WHAT TO DO :: Please copy the data below exactly, from its first line through the line holding "right front paw: (349, 489)", and skip the pictures.

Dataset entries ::
_ _ _ _ _ _ _

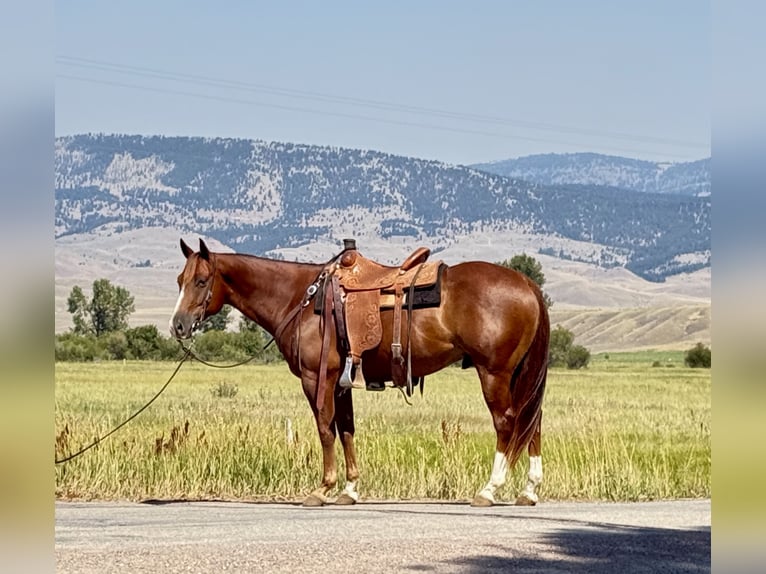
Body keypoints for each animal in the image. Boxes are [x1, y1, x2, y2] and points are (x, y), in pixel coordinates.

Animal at [170, 238, 549, 507]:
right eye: (179, 280)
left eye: (201, 281)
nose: (178, 325)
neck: (300, 298)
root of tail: (527, 283)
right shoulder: (342, 383)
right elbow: (347, 429)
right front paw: (349, 489)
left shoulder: (317, 378)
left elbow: (325, 429)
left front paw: (323, 488)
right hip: (520, 374)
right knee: (532, 421)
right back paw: (529, 491)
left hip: (494, 372)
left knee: (507, 422)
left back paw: (489, 489)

_ _ _ _ _ _ _

EXERCISE OUTPUT ::
Body keypoints for each animal in the image. Boxes are [x1, y1, x2, y2] and points are (x, y), in pixel coordinates.

Animal at [170, 238, 549, 507]:
right eye: (179, 280)
left eye: (201, 281)
nose: (178, 325)
neck: (300, 298)
root of tail: (527, 283)
right shoulder: (342, 383)
right elbow: (347, 429)
right front paw: (349, 489)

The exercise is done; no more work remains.